Tout porte à croire que sur cette nouvelle carte géographique du capitalisme mondial, les marchés latino-américains feront partie de cet ensemble d'espaces économiques qui, n'étant pas intégrés dans les trois grands blocs économiques, constitueront des aires de libre compétition des multinationales. Cela signifie que les États-Unis ne pourront plus dialoguer exclusivement avec les élites «criollas» facilement soumises moyennant quelques compensations financières pour résoudre les affaires de l'hémisphère sud. La mondialisation a déterminé la présence d'éléments nouveaux et plus puissants face à ces questions. Tout porte à croire que la réforme de la Charte répond au désir des États-Unis qui, occupant aujourd'hui dans le monde la situation peu habituelle d'être la super-puissance militaire et non plus la super-puissance économique, voudraient parer au danger que ce dialogue avec de nouveaux interlocuteurs plus puissants laisse planer sur l'efficacité de la Doctrine Monroe.

Pour les Américains, les pays d'Amérique latine ont toujours été, et il faut que cela continue, la cour arrière de leurs Compagnies. Comme il n'est plus possible d'invoquer la défense de l'hémisphère contre l'expansion communiste pour justifier leurs interventions, ils ont besoin d'une nouvelle règle juridique qui assure l'existence de «gouvernements amis» dans tous les pays.

Quel jugement devrait porter un Latino-Américain engagé dans la lutte pour la justice sociale, la démocratie et la solidarité entre les peuples du monde entier, face à la réforme de la Charte? Il est difficile de répondre à cette question car la personne qui voit le monde sous cet angle envisage normalement les questions internationales à partir d'un point de vue complètement différent de celui des dirigeants des pays capitalistes.

La Charte de l'OEA est un problème face aux relations entre la puissance nord-américaine et les élites qui gouvernent les pays de l'hémisphère. Ces gouvernements maintiennent les populations de leurs pays sous des régimes qui n'ont de démocratique que l'apparence alors que le problème prioritaire de ces populations totalement écrasées consiste à trouver des moyens pour secouer le joug des élites et prendre possession des destins politiques de leurs patries. La réforme autorisera l'OEA à intervenir dans les pays membres chaque fois que se produiront des événements qui porteront atteinte au «régime représentatif institutionnel». Comme les juges de ces événements seront les représentants des élites «criollas» et des États-Unis réunis en Assemblée générale de l'OEA, le changement prétendu n'est pas autre chose qu'un expédient de plus pour réprimer les mouvements populaires ou pour destituer les gouvernements qui décideraient d'entreprendre des transformations véritablement démocratiques dans leurs pays.

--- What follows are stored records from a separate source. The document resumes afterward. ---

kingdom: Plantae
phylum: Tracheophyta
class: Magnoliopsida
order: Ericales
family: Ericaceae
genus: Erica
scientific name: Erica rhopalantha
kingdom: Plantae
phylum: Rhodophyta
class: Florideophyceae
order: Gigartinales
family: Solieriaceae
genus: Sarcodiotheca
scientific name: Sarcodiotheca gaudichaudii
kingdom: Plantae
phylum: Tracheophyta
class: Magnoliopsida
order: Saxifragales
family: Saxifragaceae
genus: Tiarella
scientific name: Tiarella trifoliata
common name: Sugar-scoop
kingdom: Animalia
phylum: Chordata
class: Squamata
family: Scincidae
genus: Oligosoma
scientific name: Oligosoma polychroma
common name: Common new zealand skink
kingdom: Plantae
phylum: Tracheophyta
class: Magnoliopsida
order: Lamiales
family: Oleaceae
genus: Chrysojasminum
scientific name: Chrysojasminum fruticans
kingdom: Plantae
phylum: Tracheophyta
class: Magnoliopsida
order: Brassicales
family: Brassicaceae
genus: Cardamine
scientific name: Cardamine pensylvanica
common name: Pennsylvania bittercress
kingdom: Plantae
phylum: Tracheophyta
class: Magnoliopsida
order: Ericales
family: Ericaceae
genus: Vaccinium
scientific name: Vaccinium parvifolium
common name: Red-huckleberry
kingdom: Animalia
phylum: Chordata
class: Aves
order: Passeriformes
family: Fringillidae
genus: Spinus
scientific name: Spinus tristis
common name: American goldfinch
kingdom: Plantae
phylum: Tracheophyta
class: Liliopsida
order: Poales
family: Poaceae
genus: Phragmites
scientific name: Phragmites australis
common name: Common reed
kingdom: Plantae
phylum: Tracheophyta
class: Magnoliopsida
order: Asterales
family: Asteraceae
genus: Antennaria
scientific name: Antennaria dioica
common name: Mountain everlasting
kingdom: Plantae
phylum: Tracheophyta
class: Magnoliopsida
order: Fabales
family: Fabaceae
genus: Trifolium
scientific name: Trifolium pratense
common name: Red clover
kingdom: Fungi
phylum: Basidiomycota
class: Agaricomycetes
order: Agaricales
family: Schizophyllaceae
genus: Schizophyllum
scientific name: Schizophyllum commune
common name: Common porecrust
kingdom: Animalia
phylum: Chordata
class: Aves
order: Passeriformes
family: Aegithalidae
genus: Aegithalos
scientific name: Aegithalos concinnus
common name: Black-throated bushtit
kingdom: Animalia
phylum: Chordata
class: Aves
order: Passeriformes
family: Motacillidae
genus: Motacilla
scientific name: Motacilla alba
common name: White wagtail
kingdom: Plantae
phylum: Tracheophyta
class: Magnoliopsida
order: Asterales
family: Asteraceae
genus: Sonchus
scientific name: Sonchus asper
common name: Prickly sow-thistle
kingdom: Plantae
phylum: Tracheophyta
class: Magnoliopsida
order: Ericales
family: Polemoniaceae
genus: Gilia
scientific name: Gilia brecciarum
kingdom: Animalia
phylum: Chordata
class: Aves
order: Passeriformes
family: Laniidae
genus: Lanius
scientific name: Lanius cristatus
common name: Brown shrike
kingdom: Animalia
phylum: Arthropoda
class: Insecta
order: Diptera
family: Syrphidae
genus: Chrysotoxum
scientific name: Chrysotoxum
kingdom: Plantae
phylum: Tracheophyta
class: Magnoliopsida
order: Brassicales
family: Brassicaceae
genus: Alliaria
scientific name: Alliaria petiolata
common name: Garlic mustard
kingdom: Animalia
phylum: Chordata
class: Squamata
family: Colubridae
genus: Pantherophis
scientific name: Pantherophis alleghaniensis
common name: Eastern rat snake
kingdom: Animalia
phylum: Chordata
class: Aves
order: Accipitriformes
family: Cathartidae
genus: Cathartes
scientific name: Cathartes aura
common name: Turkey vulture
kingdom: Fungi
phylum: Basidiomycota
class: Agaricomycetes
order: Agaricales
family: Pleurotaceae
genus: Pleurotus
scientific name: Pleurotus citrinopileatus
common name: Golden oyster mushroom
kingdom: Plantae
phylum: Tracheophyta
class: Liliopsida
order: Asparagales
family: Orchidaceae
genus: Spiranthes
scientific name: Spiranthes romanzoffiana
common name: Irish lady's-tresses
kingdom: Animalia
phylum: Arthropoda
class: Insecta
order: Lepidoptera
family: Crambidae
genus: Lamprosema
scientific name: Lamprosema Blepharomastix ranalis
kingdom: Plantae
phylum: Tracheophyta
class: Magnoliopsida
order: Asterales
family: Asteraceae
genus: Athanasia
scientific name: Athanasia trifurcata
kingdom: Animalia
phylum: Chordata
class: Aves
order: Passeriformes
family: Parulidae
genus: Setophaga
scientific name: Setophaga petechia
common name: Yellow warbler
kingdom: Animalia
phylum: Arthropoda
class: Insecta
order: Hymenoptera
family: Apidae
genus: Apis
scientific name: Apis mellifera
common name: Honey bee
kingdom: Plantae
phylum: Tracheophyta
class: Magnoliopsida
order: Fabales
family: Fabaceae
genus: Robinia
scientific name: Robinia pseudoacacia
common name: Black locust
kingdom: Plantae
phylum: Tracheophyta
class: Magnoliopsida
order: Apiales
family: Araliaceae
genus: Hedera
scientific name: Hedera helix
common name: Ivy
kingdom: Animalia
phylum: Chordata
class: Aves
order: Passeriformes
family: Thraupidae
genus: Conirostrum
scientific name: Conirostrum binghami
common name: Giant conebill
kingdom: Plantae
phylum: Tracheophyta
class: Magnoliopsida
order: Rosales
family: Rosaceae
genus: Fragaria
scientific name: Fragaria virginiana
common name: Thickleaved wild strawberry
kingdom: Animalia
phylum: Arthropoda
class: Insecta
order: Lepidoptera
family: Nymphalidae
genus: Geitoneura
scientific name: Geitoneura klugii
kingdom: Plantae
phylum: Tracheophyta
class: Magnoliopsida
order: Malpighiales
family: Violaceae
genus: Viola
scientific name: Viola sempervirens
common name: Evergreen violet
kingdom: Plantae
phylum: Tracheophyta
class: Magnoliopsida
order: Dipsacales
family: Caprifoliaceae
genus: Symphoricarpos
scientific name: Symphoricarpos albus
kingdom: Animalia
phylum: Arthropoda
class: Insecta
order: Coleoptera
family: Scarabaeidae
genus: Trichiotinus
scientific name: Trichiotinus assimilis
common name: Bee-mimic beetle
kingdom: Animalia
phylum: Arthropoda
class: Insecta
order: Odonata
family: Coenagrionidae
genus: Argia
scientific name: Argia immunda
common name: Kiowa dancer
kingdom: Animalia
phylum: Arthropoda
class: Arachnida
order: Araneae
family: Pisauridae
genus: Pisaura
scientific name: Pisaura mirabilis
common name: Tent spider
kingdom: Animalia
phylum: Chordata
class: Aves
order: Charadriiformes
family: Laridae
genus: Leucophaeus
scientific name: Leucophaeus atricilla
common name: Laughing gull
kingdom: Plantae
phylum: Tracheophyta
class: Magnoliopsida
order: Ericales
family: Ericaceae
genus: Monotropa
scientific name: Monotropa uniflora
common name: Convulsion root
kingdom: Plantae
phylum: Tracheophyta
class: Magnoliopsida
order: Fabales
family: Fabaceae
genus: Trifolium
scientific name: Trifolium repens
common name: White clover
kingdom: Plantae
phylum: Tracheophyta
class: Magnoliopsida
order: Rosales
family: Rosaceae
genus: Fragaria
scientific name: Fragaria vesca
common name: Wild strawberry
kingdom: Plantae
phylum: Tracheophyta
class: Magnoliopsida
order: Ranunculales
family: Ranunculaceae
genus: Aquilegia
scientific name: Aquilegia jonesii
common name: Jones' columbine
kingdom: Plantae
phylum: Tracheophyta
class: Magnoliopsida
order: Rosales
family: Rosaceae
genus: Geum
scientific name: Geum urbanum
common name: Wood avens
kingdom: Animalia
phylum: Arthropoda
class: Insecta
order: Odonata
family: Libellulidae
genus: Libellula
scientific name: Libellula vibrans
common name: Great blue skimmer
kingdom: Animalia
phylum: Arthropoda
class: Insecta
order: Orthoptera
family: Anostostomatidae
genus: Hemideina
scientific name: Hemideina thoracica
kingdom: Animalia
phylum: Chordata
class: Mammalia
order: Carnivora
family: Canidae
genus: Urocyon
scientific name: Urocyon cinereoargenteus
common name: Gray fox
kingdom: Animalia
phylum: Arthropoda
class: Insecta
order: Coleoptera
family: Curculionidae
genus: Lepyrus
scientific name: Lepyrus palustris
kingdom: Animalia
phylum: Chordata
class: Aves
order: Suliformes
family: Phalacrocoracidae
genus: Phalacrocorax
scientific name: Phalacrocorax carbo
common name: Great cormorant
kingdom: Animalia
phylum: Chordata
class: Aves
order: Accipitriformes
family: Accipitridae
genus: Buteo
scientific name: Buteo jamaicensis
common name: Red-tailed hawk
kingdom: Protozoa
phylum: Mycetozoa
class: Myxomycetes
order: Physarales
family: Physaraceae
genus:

Une seconde difficulté se réfère à la nature même des institutions de droit international qui sont des créations des États européens tout au long d'une domination multiséculaire et, de façon spéciale, durant la phase où se sont constitués les grands empires coloniaux. Ces normes, la plupart du temps, réglementent des disputes qui en fait n'on rien à voir avec les véritables problèmes et les véritables sentiments des populations d'Amérique latine. Voilà pourquoi il est difficile d'apprécier ces normes pour quelqu'un qui voit le monde avec d'autres yeux et qui raisonne juridiquement à partir de prémisses et d'objectifs différents de ceux qui guident les grandes puissances. Par exemple, comment appliquer le principe de la non-intervention dans le cas de Noriega, un ex-agent de la CIA, placé par les États-Unis à la tête du gouvernement de Panama, destitué quelques années plus tard par les troupes américaines, exilé en territoire américain où il est emprisonné sous l'accusation d'être un narcotrafiquant? Quand a eu lieu la transgression du principe de la non-intervention?

Tout cela n'exempte pas bien sûr le Latino-Américain conscient de son obligation civique de prendre au sérieux la dimension internationale de sa lutte pour la démocratie. Pour la remplir parfaitement, il a besoin de s'appliquer à construire d'autres forums et d'autres instances de dialogue entre les peuples du Continent, forums qui s'appuieront véritablement sur les principes d'égalité et de solidarité entre les nations-soeurs.